Modern Love

[dropcap]V[/dropcap]ivemos em tempos que privilegiam a vontade individual. Certamente já se confrontaram com o individualismo que co-existe com a tentativa de vivermos em paz e harmonia social. Somos egoístas, competitivos, invejosos (talvez porque nos é exigido) e ainda é suposto sabermos relacionarmo-nos com o(s) outro(s). Este individualismo exacerbado que coloca a meritocracia num pedestal (todos são capazes de tudo) peca em dar conta das fragilidades individuais e de como precisamos dos outros para ultrapassá-las. O grande segredo para a felicidade são os outros – e a partilha e conforto que nos possibilitamos nessas relações.

Nas relações amorosas em particular, que pressupõe uma partilha de fragilidades, um sobrepor de existências, de alegrias e de medos, vemos a fórmula 1+1=3 para dar conta da complexidade de uma relação íntima. O sucesso de uma relação depende de uma combinação entre eu, tu e nós como entidades que existem e co-existem, com limites às vezes mais claros, outras vezes menos. A complicação desta fórmula assenta precisamente na tensão entre ser individual e colectivo e de perceber que limites precisamos de estabelecer. Ninguém ainda definiu um equilíbrio saudável entre o que é a gestão emocional individual e dar conta das dificuldades em conjunto. Ao que damos prioridade? A nós próprios ou ao outro?

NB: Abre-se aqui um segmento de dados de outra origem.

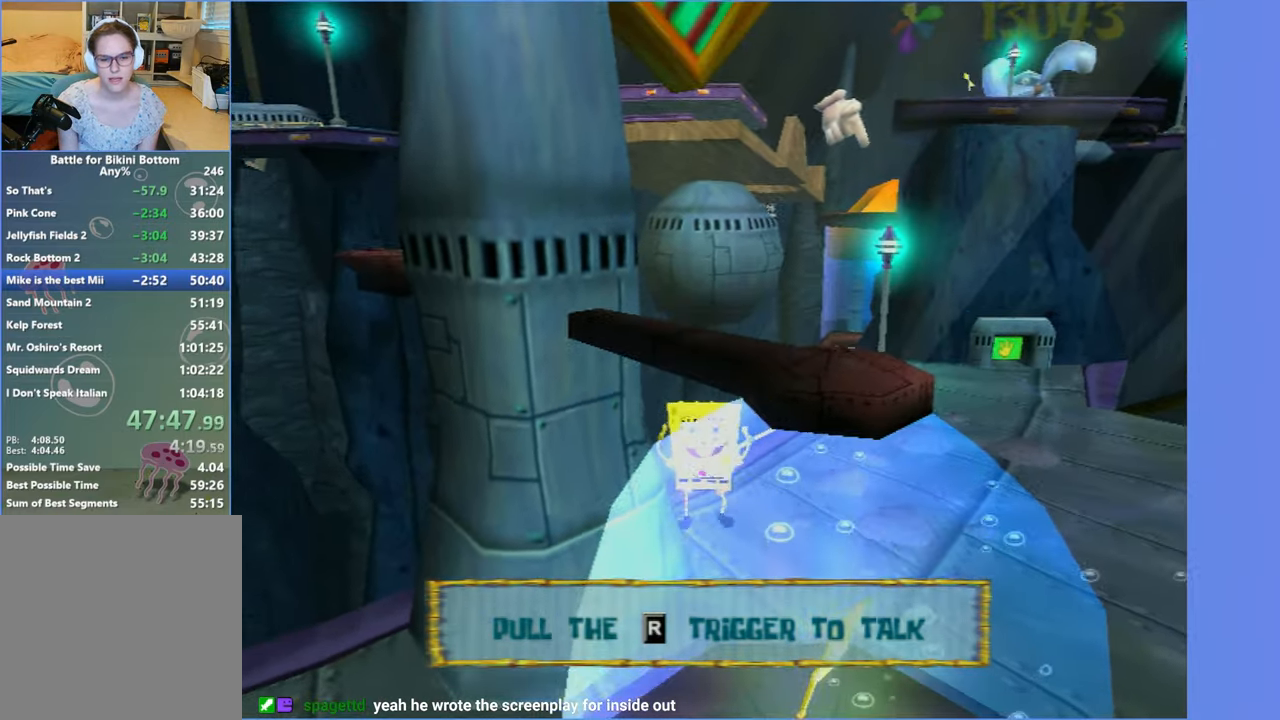
{"buttons": ["DPAD_DOWN"], "left_stick": "center", "right_stick": "center", "events": [[367, "A", "down"], [450, "A", "up"]]}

O amor como literatura bem que enfatiza a entrega completa. A entrega que nos faz dissolver com o outro e onde os limites do que nós somos e por onde vamos ficam completamente confusos. Ficamos à mercê das nossas emoções e dos nossos apetites, esquecemo-nos de nos individualizarmos e isso não precisa de ser mau. Mas não fica para sempre assim. Isso seria consumirmo-nos e deixarmos de existir por completo. A possibilidade de individualizarmo-nos nem aparece na literatura porque talvez não seja romântico. A gestão emocional que pressupõe continuar a ser quem somos, não totalmente como éramos, mas uma nova versão de nós próprios, é o grande segredo do amor. Um segredo que não é desvendado com uma solução perfeita. É daqueles segredos que é explorado por tentativa e erro, em todas as relações que temos, e com todas as partilhas que deixamos que aconteçam. Talvez os mais românticos sejam os que se atiram de cabeça sem olhar para os seus umbigos, talvez os mais práticos sejam mais exigentes com os seus limites. Há muitas formas de amar. Só que a coisa relacional funciona se o amor próprio e o amor pelo outro constituírem sistemas de alimentação interligados, mas não dependentes um do outro. Onde o cuidado é co-partilhado e co-responsabilizado e não é de exclusiva responsabilidade de qualquer das partes.

As sociedades ditas individualistas e colectivistas provavelmente apresentam expectativas muito distintas de amor romântico e do significado de ‘nós’. Como um jogo de necessidades, sociedades que pressupõem ligações mais próximas ou distantes devem alterar as expectativas do amor romântico também. Não saberemos bem como, porque a natureza do amor romântico continua a ser um segredo, um mistério que por mais reflexão literária e investigação científica continua a ser absurdamente incompreendido. Em tempos de exaltação do auto-cuidado, do mindfulness e da gestão individual das nossas emoções e dificuldades num ocidente neoliberal, corremos o risco de não ver para além de nós próprios. Podemos até chegar a extremos onde o outro deixa de existir por completo. Só que o amor não é uma seta de cupido num vácuo social.

O amor fazemo-lo sempre acompanhados.